Spiritualized's catalog walks a tightrope between spirituality and psychedelia (the more enlightened among us might question just how far apart those are to begin with), smearing gospel on its acid-tinged grooves or spiking galactic instrumentals with bits of organ, thieved from the front of a rundown church.
Pulling from all phases of Spiritualized's compact career (seven albums in roughly 20 years), including the just-released Sweet Heart Sweet Light, Pierce and his collaborators -- five bandmates, two back-up singers -- delivered muscular readings of fresh favorites like the nearly nine-minute opener Hey Jane and signature singles like Ladies and Gentlemen We Are Floating in Space (which provided a late high point, not unlike slipping into a warm bath).
And while Pierce did offer up lyrics, they are secondary to the sensations of sound. Much like My Bloody Valentine or the Jesus and Mary Chain, Spiritualized puts a premium on sonic chaos resolving itself into heartbreaking moments of melodic clarity. Surging guitars, crashing drums, trickling keyboards; faint, almost ghostly backing vocals floating above it all. Off to the right side of the stage, facing his band, Pierce stands, an enigmatic figure, checking the music stand before him, imperceptibly conducting the squall.
In a way, words were almost beside the point. Spiritualized knew where it was going, and the half-full room was willing to go wherever Pierce wanted to take them. And given the speechless looks many audience members bore as the set drew to a close, it seemed finding the right way to describe this mesmerizing experience would be difficult indeed.

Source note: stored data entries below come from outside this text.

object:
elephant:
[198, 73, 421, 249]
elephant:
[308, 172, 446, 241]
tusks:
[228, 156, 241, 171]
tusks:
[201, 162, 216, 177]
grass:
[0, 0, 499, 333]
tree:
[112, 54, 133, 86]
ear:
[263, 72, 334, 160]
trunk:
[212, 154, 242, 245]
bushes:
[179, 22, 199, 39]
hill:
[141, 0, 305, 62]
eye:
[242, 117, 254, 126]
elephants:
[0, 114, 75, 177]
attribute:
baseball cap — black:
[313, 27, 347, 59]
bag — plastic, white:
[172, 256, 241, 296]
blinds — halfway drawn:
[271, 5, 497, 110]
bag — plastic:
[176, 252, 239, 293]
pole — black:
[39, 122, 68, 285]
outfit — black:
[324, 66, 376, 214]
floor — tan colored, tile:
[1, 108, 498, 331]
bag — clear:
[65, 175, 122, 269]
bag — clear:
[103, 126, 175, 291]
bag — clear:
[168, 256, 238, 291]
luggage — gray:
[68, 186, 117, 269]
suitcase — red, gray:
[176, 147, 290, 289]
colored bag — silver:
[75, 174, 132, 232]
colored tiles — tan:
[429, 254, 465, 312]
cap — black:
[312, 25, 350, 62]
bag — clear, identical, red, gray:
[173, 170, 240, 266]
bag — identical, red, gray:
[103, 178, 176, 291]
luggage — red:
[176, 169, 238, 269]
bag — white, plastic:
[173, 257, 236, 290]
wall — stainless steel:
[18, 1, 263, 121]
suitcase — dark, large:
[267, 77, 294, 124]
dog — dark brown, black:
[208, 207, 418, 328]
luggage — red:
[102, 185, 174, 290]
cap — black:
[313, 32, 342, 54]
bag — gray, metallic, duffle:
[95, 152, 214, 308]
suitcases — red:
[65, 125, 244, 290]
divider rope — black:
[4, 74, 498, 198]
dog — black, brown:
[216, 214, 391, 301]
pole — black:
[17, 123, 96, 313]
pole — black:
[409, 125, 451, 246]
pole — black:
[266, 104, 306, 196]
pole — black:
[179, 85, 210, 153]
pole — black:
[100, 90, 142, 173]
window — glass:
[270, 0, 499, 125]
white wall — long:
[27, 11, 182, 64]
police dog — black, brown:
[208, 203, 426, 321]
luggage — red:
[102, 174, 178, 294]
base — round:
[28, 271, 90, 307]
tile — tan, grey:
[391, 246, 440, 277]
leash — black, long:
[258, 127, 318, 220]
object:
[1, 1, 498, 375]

Opener Nikki Lane seemed, at first glance, to be almost diametrically opposed to Spiritualized's brand of astral soundscapes, but turned out to be an ideal preface. Backed by some freshly acquired pedal steel, the endearing Lane ran through a 30-minute set heavy on lonesome, weary country and folk tunes. Full of dark undertones and mournful sentiments conveyed with a cigarettes-and-honey alto, it was an alluring auditory appetizer, priming the crowd for the dense excursions to come.